Schon bei unserer ersten persönlichen Begegnung – es muss im Frühling 2006 gewesen sein – fiel mir ihr wacher, aufmerksamer Blick auf. Ich hatte kurz zuvor meine Stelle bei der Schweizerischen Ärztezeitung angetreten. ANNA war damals als Zeichnerin bei der SÄZ bereits eine Institution, auch wenn ihr dieses Attribut sicher gegen den Strich gegangen wäre. Jedenfalls war das «Gelbe Heft» ohne ihren wöchentlichen Cartoon so wenig vorstellbar wie ein Notarztkoffer ohne Adrenalin.
ANNA wollte mich kennenlernen. Bezeichnend ist, dass wir uns weder in der Redaktion noch in einem Restaurant trafen. Sie lud mich zu sich nach Hause ein, wo sie einfache, aber äusserst schmackhafte Häppchen aus der mediterranen Küche servierte. Die Besuche im Basler Bachletten-Quartier, zu denen ich in der Regel mit dem Velo aus der SÄZ-Redaktion in Muttenz anreiste, wurden über die Jahre zu Tradition. Vorbei am St. Jakobsstadion, dem Bahnhof, der Pauluskirche und dem Schützenmattpark ging die Fahrt. Für den Zürcher jedes Mal ein Abenteuer.

•••

■ **Ziel der Aufgabe**: Wie ließe sich der Erinnerungstext über die Zeichnerin ANNA im Anschluss an seinen letzten Satz weiterführen? Setze ihn an dieser Stelle fort.

Transkribierte Seiteninhalte:
•••

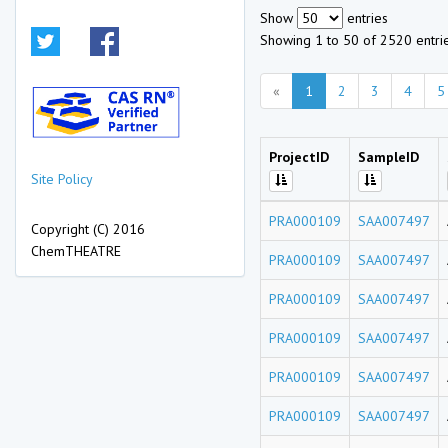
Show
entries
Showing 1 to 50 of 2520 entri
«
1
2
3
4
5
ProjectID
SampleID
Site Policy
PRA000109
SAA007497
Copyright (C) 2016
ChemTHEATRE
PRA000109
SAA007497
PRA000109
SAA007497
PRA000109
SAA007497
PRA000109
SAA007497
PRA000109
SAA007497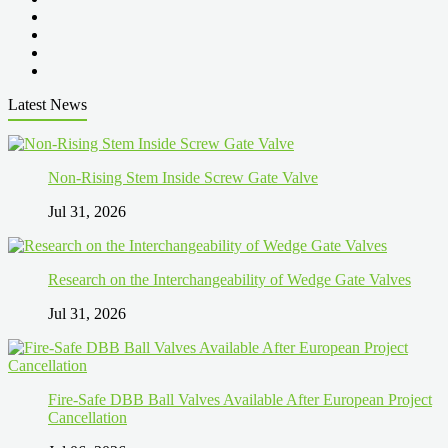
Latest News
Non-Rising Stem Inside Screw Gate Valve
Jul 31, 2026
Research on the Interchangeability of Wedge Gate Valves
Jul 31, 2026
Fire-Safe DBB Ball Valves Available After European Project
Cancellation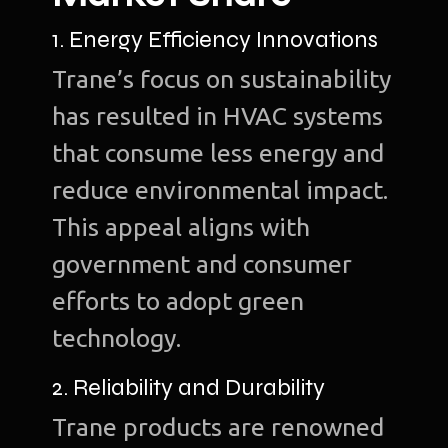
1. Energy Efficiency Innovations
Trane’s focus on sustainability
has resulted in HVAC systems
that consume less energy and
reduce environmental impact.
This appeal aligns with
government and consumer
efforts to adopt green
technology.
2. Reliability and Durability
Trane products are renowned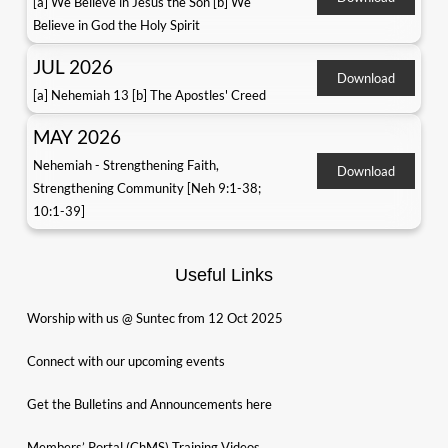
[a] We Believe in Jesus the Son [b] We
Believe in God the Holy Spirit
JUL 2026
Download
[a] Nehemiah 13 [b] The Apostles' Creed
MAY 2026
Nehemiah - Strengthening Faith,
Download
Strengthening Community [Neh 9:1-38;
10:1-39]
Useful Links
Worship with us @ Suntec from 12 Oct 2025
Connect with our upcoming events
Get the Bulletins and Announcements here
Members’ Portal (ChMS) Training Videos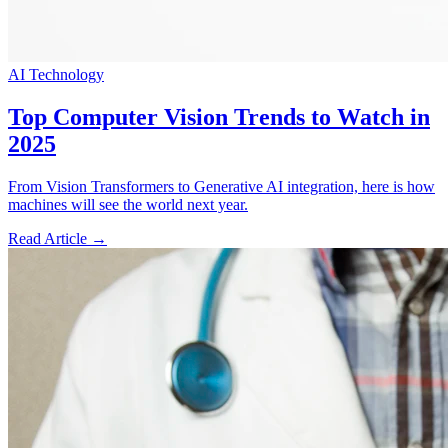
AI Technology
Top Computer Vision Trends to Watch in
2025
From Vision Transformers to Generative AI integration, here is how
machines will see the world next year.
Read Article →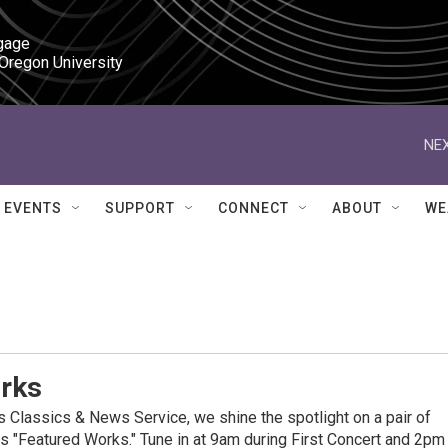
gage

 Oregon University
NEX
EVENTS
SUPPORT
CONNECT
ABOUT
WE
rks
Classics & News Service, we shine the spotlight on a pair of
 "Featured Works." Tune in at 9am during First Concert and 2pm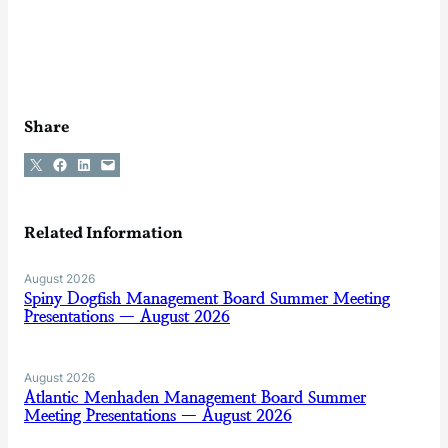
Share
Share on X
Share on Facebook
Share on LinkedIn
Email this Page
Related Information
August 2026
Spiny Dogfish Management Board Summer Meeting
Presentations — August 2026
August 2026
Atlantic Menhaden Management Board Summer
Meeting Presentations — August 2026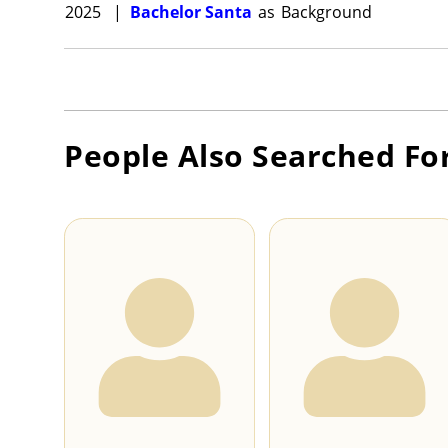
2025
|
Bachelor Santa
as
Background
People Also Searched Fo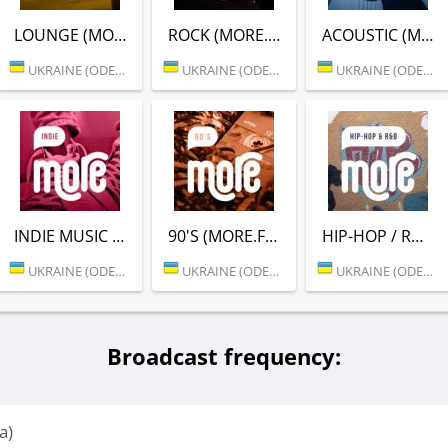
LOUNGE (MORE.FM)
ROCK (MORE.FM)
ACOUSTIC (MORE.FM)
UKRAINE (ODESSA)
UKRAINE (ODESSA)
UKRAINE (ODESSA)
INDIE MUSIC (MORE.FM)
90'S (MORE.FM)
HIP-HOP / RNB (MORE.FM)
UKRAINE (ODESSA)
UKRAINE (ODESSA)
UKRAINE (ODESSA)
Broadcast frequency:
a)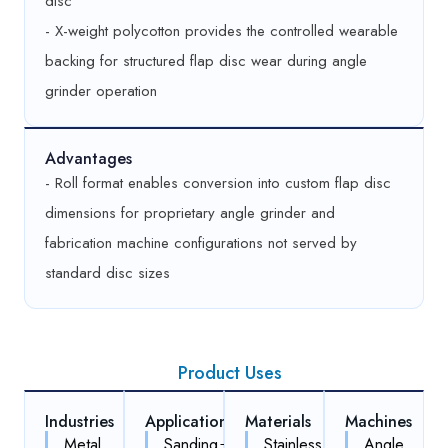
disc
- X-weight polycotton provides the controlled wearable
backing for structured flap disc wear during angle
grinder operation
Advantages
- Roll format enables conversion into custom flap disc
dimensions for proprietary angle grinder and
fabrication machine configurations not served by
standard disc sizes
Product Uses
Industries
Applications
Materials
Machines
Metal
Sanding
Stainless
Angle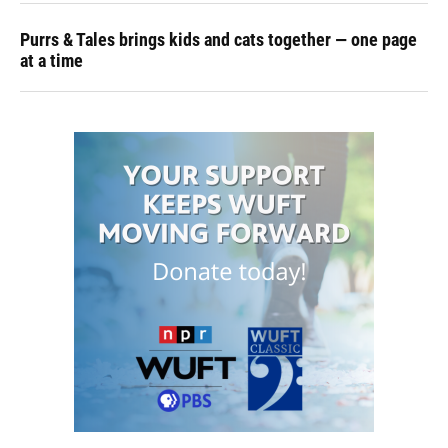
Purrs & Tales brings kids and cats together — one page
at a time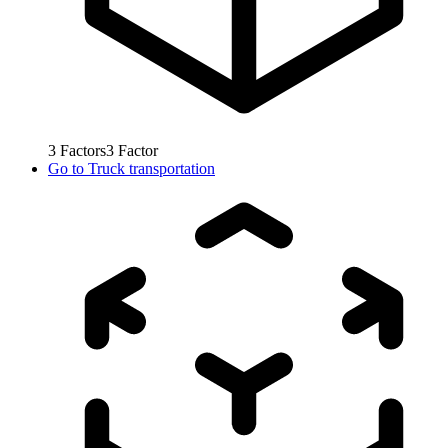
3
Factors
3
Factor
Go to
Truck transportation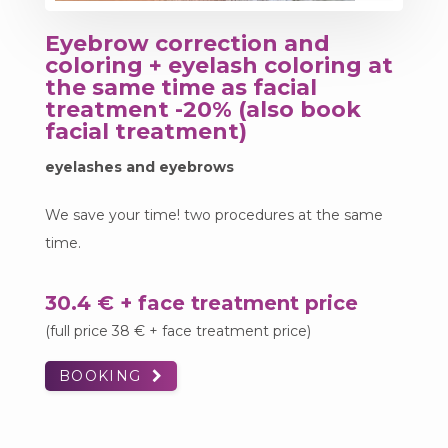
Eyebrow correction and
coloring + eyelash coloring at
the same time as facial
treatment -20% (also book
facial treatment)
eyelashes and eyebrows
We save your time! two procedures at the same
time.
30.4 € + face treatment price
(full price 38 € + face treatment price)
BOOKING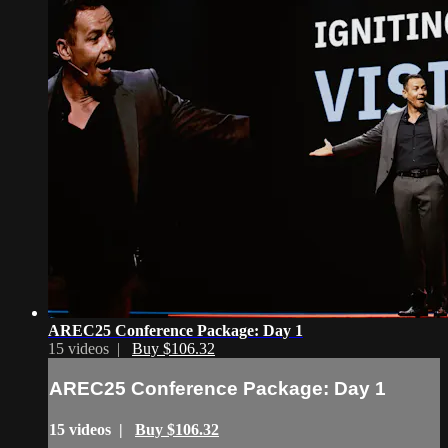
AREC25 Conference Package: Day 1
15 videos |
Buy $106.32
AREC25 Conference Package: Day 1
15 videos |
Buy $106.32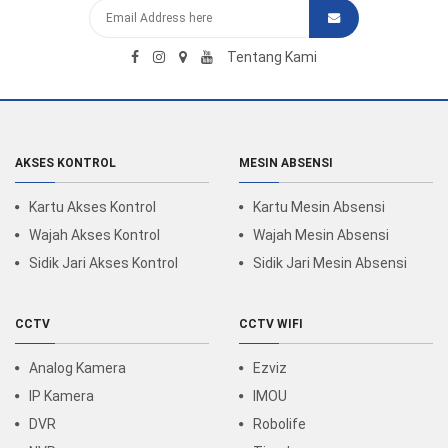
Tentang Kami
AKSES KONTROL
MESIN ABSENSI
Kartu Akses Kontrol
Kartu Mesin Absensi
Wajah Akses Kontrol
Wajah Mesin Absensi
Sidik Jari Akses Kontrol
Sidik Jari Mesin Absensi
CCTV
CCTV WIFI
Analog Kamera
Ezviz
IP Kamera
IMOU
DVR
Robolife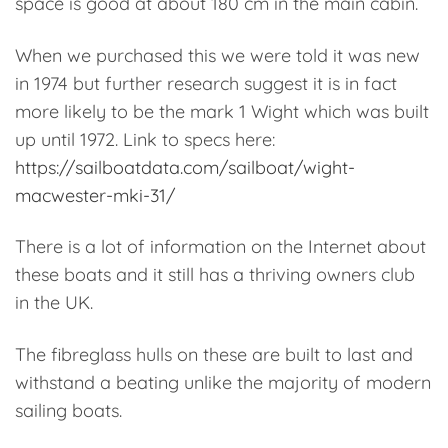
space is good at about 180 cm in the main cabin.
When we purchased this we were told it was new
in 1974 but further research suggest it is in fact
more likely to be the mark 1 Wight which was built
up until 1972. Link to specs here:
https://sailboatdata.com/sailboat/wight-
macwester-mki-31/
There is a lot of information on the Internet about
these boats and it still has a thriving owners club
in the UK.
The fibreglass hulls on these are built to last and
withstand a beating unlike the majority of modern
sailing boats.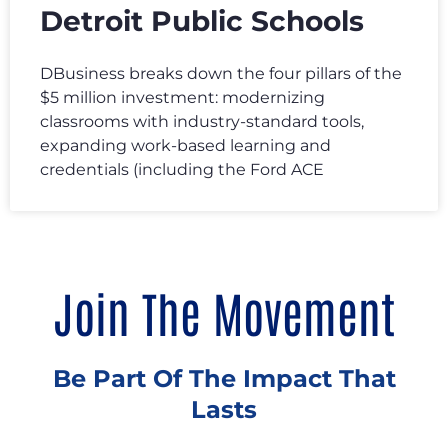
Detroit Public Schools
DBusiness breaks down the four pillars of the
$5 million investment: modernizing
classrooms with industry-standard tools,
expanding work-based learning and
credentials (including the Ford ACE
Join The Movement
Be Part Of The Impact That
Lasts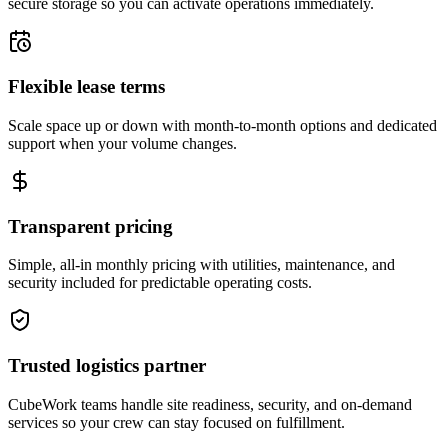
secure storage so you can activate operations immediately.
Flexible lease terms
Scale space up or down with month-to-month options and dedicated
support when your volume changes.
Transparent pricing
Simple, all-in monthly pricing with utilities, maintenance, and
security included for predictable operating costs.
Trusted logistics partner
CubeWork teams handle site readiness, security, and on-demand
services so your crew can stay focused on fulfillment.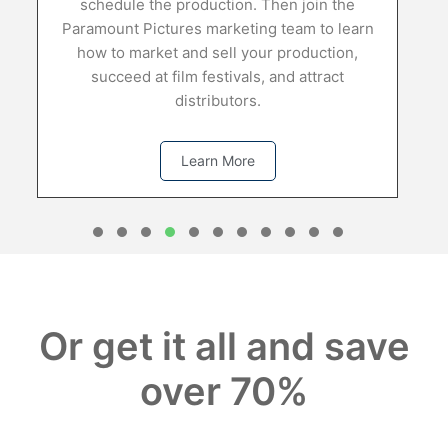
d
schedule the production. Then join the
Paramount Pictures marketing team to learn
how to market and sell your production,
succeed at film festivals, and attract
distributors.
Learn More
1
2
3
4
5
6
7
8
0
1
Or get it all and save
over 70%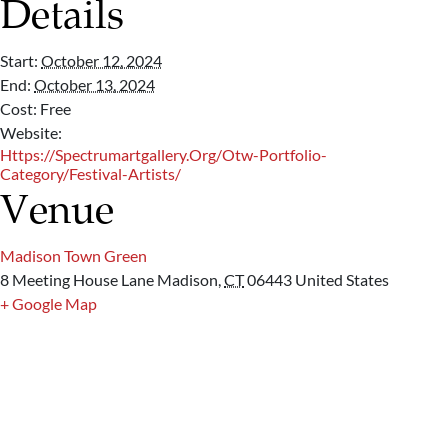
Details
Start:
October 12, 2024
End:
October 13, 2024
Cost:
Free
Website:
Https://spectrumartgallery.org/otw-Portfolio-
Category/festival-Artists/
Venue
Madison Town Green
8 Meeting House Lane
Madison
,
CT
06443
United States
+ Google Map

•••

■ **Ergebnis**:
Ärztin mit grossem künstlerischen Talent
Entdeckungsreisen waren auch die Gespräche mit ANNA. Als promovierte Ärztin war sie medizinisch beschlagen, doch ihr Horizont und ihre Interessen gingen weit über die Medizin hinaus. Auch wenn sie sich als Karikaturistin in der Schweizerischen Ärztezeitung in Regel medizinischen oder gesundheitspolitischen Themen widmete, waren ihre Zeichnungen von einem Engagement geprägt, das man vielleicht am treffendsten als humanistisch bezeichnen könnte. Selten positionierte sie sich direkt politisch, was gelegentlich zu erbosten Anrufen polternder Ärzte beim Chefredaktor führte.
Zweifellos hatte ANNA alle Voraussetzungen für eine hervorragende Ärztin. Dennoch kann rückblickend kein Zweifel bestehen, dass ihre Berufung in der künstlerischen Auseinandersetzung mit der Welt lag. Ihr Anspruch an sich war hoch. Sie blieb ihm stets treu, perfektionierte ihren unverwechselbaren Strich mit höchster Ausdruckskraft und sprühte immer vor Ideen. Zahlreiche Preise und eine Vielzahl einzigartiger und erfolgreicher Bücher zeugen von der grossen Resonanz ihres Schaffens.
Gegen Ende unseres gemeinsamen Weges bei der SÄZ im Jahr 2019 deutete ANNA an, dass ihre Rolle als «Grossmanna» – sie war vierfache Mutter und siebenfache Oma – für sie künftig im Vordergrund stehen werde. Möglich, dass ihre Parkinson-Diagnose, die sie von Beginn weg offen kommunizierte, zur Verschiebung der Prioritäten beitrug. Dem «eisernen Griff» dieser Erkrankung, wie sie ihn in ihrem Abschiedsbrief nennt, hat sie noch etliche Jahre getrotzt. Nun hat sie sich selbstbestimmt aus ihm befreit, ist ihm entflogen. Wir sind traurig, aber dankbar für ein reiches künstlerisches Vermächtnis, an dem wir uns weiterhin erfreuen dürfen.
Die Abdankung findet am 23. Mai um 14 Uhr in der Pauluskirche Basel statt.